On peut suivre ainsi un véritable parcours essaimé de signes, de formes et matières, suggérant un univers à la fois personnel et culturel, sensible et réfléchi. Elle nous apporte ses bagages, ses réflexions, ses drames et nous expose ses cheminements mémoriels.De plus, afin de faire une sorte de bilan de sa trajectoire, elle a voulu que cette exposition soit aussi l’occasion de présenter son ouvrage « Le Cercle Atlantique » qui regroupe, en plus de sa biographie et un long entretien avec la journaliste sénégalaise Mariam Selly Kane, les diverses étapes de ses créations et de ses études de par le monde. Elle décline en effet une impressionnante carrière universitaire, commencée entre 1985 et 1989 au Canada (Ottawa), puis à Paris-Dauphine, notamment des Masters en histoire de l’art, en arts visuels, et en Management des organisations culturelles. Alors que sa carrière artistique débute en 1988, à 23 ans, à Montréal, elle est déjà fortement initiée, par ses parents et surtout sa mère et grand-mère, au vaste terreau de la culture haïtienne, ses peintres, poètes, écrivains et philosophes qui resteront, malgré toutes les influences qui se bousculeront à ses portes, le lien indéfectible avec son île natale. Pour diverses raisons elle ne cessera d’y faire retour. Forte sans doute de ce solide soubassement culturel, elle fera vibrer divers pays et villes de ses témoignages empreints de réminiscences historiques déclinées artistiquement à Montréal, Paris, Séville, Dakar, La Havane, San Diego et San Francisco, Bruxelles, Vienne, Marseille, mais aussi la Barbade et la Martinique jusqu’au Pavillon Haïtien de Venise en 2011.

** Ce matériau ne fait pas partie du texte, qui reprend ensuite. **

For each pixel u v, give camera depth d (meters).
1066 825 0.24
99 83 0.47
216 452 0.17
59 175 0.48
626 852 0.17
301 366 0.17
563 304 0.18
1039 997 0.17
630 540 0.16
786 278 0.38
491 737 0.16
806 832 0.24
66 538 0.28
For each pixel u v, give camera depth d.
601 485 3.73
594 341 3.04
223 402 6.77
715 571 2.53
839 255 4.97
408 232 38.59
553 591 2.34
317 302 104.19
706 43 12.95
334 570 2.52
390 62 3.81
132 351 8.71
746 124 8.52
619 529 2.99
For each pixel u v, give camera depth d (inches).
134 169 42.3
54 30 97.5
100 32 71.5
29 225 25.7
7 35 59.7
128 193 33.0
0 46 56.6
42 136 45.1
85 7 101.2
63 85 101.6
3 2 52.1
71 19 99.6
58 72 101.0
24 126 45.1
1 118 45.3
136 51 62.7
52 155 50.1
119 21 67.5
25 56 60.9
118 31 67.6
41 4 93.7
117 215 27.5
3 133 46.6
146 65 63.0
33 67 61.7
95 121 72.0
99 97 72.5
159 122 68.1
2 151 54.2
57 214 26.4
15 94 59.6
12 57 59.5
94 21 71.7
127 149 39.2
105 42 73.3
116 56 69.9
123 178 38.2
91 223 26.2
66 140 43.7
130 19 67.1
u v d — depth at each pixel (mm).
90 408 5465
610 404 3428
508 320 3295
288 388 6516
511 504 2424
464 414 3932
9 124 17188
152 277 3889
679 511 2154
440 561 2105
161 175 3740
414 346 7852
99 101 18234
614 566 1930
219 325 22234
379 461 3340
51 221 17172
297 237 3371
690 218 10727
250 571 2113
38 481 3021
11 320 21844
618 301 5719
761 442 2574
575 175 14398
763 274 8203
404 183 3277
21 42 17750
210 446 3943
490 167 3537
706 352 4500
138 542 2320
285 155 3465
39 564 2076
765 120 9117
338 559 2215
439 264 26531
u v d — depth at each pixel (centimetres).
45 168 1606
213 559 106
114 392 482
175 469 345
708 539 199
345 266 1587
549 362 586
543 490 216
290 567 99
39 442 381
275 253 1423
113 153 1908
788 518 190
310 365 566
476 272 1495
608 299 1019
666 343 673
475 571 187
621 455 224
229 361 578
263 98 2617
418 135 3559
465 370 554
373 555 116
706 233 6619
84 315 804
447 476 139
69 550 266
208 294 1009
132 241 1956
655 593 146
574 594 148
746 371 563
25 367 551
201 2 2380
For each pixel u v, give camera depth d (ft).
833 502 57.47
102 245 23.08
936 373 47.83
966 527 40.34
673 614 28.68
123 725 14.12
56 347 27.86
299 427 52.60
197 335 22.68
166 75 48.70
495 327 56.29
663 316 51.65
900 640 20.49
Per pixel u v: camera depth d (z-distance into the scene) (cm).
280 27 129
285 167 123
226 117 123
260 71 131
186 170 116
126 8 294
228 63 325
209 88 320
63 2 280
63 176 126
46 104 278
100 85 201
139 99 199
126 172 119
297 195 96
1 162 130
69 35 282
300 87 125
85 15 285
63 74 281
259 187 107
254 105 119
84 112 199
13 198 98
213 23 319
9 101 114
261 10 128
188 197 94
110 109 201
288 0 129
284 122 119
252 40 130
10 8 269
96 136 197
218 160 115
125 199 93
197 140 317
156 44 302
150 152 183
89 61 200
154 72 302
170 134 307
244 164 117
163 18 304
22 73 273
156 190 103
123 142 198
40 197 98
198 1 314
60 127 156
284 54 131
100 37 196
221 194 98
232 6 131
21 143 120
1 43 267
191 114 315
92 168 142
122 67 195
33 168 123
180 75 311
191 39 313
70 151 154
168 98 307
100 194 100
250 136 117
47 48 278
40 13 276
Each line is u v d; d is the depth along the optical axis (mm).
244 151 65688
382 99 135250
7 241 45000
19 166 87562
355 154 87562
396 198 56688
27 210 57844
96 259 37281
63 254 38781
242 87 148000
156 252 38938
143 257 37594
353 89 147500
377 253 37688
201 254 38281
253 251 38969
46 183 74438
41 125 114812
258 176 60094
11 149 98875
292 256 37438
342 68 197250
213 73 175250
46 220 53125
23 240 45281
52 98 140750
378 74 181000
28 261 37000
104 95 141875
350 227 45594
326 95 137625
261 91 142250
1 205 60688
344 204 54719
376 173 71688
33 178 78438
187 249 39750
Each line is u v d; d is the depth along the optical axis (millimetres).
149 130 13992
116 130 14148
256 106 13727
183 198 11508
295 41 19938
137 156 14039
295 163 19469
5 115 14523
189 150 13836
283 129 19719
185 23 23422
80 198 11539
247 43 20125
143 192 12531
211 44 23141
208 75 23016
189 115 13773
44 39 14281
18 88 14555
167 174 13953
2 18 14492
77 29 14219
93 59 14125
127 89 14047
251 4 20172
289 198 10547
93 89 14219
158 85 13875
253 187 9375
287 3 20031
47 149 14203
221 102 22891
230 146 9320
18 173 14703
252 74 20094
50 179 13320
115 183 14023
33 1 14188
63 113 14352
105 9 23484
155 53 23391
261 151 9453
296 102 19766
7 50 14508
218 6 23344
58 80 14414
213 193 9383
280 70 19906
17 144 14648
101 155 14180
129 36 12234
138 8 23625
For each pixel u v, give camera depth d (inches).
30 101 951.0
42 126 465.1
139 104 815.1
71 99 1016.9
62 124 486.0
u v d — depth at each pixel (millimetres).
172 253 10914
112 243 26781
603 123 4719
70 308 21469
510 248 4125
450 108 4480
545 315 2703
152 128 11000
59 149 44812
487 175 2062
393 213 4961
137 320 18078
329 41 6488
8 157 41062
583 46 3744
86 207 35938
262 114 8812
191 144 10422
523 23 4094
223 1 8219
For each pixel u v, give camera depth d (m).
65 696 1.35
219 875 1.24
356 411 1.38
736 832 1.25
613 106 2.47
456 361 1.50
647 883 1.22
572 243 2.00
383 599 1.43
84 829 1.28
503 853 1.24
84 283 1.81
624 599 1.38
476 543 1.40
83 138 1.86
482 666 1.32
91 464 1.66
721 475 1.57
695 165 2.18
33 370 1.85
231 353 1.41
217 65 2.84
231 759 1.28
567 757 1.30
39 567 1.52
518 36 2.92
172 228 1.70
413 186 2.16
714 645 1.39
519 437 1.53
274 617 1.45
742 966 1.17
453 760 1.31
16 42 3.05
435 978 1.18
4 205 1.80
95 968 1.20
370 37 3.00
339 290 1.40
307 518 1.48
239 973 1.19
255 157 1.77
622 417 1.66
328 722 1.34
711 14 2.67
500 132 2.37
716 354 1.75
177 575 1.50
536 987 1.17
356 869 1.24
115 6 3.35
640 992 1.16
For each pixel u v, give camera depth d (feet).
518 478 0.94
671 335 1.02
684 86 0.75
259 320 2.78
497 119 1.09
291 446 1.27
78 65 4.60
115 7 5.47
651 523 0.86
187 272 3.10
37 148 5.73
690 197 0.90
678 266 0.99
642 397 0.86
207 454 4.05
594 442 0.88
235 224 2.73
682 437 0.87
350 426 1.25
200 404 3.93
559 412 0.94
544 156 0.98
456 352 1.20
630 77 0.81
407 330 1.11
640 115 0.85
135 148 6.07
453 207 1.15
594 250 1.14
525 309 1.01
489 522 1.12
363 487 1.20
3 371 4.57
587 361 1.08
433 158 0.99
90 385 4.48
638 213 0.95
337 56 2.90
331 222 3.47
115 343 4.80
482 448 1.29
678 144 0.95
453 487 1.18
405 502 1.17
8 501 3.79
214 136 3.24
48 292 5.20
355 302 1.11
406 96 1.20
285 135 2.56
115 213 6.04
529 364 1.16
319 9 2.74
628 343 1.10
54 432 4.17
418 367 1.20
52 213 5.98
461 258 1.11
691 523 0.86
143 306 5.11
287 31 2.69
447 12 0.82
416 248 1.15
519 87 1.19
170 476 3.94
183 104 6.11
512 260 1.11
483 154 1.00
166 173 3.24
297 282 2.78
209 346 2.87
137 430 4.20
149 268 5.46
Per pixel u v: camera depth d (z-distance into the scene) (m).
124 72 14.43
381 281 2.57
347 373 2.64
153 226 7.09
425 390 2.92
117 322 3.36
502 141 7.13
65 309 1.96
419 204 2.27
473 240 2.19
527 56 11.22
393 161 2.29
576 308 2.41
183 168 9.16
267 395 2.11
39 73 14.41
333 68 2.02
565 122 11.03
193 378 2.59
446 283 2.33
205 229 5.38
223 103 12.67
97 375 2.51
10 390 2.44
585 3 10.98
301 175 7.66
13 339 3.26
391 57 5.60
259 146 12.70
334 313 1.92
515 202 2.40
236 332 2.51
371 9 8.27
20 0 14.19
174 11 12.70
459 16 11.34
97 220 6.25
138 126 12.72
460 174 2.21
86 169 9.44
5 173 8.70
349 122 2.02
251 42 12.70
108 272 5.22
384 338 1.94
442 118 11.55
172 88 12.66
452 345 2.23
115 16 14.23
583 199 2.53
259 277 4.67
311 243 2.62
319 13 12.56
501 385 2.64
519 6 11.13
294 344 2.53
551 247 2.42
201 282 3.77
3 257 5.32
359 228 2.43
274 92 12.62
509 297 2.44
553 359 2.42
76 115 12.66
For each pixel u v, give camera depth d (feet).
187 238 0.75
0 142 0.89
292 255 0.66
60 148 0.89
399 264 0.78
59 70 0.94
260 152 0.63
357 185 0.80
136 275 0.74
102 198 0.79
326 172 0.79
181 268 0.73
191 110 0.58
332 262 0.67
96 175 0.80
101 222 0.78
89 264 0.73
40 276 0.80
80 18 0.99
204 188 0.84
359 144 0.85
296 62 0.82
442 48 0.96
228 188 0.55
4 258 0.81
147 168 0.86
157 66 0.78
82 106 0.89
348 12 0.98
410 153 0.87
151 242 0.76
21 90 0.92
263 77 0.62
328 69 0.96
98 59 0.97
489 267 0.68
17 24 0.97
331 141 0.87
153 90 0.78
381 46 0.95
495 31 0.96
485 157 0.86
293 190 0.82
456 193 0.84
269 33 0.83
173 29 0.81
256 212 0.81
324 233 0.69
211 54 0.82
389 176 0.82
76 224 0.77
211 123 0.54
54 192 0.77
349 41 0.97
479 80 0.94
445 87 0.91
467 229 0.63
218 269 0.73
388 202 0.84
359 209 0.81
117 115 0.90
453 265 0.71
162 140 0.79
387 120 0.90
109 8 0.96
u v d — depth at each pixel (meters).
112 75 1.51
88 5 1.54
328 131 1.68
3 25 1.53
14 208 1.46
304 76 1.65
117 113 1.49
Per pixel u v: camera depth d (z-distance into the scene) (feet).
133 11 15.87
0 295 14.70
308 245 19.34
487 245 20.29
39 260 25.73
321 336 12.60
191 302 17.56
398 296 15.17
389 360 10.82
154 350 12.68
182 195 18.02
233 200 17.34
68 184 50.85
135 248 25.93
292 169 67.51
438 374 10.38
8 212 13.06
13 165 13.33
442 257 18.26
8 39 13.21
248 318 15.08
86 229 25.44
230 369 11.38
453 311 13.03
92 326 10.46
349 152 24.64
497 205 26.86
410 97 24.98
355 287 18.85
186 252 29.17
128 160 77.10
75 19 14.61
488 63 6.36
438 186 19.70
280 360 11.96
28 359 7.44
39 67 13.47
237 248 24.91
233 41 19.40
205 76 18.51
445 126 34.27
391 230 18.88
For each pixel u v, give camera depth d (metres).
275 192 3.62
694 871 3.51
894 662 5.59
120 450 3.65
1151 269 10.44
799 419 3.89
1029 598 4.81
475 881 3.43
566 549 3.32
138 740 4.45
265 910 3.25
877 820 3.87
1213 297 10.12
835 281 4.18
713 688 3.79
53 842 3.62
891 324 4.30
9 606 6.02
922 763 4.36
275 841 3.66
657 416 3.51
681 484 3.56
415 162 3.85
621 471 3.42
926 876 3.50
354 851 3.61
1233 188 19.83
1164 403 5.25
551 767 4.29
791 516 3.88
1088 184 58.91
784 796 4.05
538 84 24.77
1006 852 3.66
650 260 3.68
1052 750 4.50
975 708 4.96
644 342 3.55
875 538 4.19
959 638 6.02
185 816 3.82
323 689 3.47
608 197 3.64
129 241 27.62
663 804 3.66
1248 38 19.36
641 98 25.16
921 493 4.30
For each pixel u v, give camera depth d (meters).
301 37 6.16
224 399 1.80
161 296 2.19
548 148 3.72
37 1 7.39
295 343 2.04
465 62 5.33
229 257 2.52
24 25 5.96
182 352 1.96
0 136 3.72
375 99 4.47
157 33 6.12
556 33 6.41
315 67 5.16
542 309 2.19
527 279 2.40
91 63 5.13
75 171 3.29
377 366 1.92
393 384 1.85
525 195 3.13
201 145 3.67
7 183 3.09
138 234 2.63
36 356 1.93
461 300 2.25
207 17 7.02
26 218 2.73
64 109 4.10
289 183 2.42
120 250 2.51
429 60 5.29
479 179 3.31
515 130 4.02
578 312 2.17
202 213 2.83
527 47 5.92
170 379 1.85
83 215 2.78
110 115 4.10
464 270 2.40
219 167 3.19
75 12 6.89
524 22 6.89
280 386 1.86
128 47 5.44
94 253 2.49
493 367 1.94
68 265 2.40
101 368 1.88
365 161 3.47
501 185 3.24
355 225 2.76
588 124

C’est en effet à une ronde atlantique que nous convie l’artiste, qui réside aujourd’hui à Perpignan où elle apprécie la sérénité des lieux, proches de la mer, dans un cadre qui lui est favorable, car dit-elle, elle y trouve, toute la sérénité nécessaire à sa créativité qui se décline en peinture, sculpture, dessin, mais aussi, depuis quelques années, en performances/installations mettant en scène des créations de groupe autour du « Cercle de Freda » à Jacmel.
On mesure combien, à partir de cette ronde qui va d’îles en continents, le dépaysement et la confrontation avec des ailleurs et des lointains déjoue les contraintes et déterminismes insulaires, cloisonnés de misère. Elle dit Chapé ko’m ! elle quitte quand ça ne va plus, n’attend nullement les instances de validation sur place. Pour elle, pas de centrage exclusif sur les origines car elle préfère les faire fructifier ailleurs et naviguer à l’aise en territoire atlantique. Contrairement à bien des plasticiens antillais qui cultivent essentiellement leurs racines iliennes, autocentrées, la démarche de Barbara Prézeau Stevenson résonne comme une volonté de s’approprier une cartographie symbolique qui inscrit son vécu de « voyageuse infatigable », telle que la qualifie Yolanda Wood, qui poursuit ainsi son analyse : « Ce cercle Atlantique constitue un paramètre géoculturel aux limites indéfinies, entre la mer et la terre, renvoyant à une connotation profonde dans le processus d’écriture et de réécriture de l’histoire… » (Prézeau, Le Cercle Atlantique, s.d.).
« SERIE DAKAR »
Lors de son séjour au Sénégal entre 1993 et 1995, Barbara Prézeau a pu nouer de précieuses amitiés avec d’autres Haïtiens en exil sur la Petite Côte et rencontrer l’amie journaliste, Mariam Sally Kane avec laquelle elle va créer par la suite la Fondation AfricAmerika à Port au Prince en 1996.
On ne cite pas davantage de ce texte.